Tomorrow the government is set to publish its preliminary estimate for September CPI. The Street is at .39% MoM for headline and .3% MoM for core.
Tomorrow’s release will have more than the usual fawning over the numbers given the ongoing government shutdown and data vacuum it has created. Expect extrapolations to be magnified beyond import, and for the cope to be at max levels.
Pinebrook has previously highlighted the feedback loops of a shrinking labor market on the demand side of the economy. This is likely to be manifested tomorrow as weak job growth and immigration trends weigh in on consumer discretionary spending.
The headline numbers will likely come in optically hot due to the effects of tariffs on food and food services. However:
Used cars will likely exhibit some deflation.
Rent/OER should continue on its disinflationary path after a surprisingly firm August.
Core services will come in cooler due to slowing airfares, while financial services will be warm to hot. Side Note: the Fed is now starting to fade FinServ price increases, much to the chagrin of the wealth effect people.
This puts the Pinebrook projection below the consensus for core CPI at
.25% MoM, which implies a core PCE estimate of .21% MoM.
In table form, the inflation evolution is laid out below.
And in graphical form.

--*--

**WHAT YOU WILL DO:**
- A) Transcribe the stretch of the CPI preview from "Tomorrow’s release will" through "surprisingly firm August.".
- B) List every percentage figure that appears in the CPI preview.

**DATASET EXTRACT:**
--*--

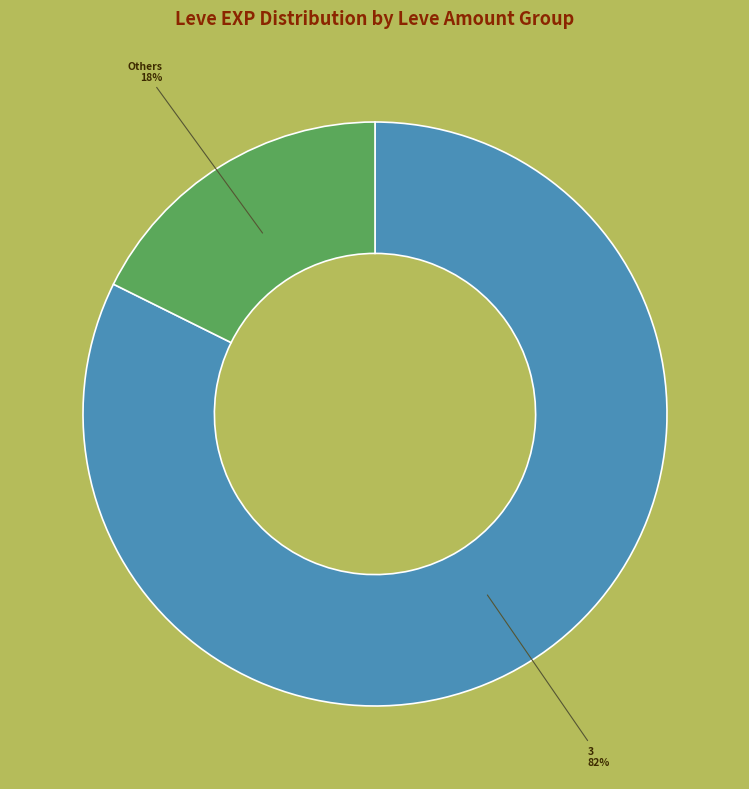

Does any single category account for the majority?

Yes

--*--

**ANSWERS BY ITEM:**
- A)
Tomorrow’s release will have more than the usual fawning over the numbers given the ongoing government shutdown and data vacuum it has created. Expect extrapolations to be magnified beyond import, and for the cope to be at max levels.
Pinebrook has previously highlighted the feedback loops of a shrinking labor market on the demand side of the economy. This is likely to be manifested tomorrow as weak job growth and immigration trends weigh in on consumer discretionary spending.
The headline numbers will likely come in optically hot due to the effects of tariffs on food and food services. However:
Used cars will likely exhibit some deflation.
Rent/OER should continue on its disinflationary path after a surprisingly firm August.

- B)
.39%
.3%
.25%
.21%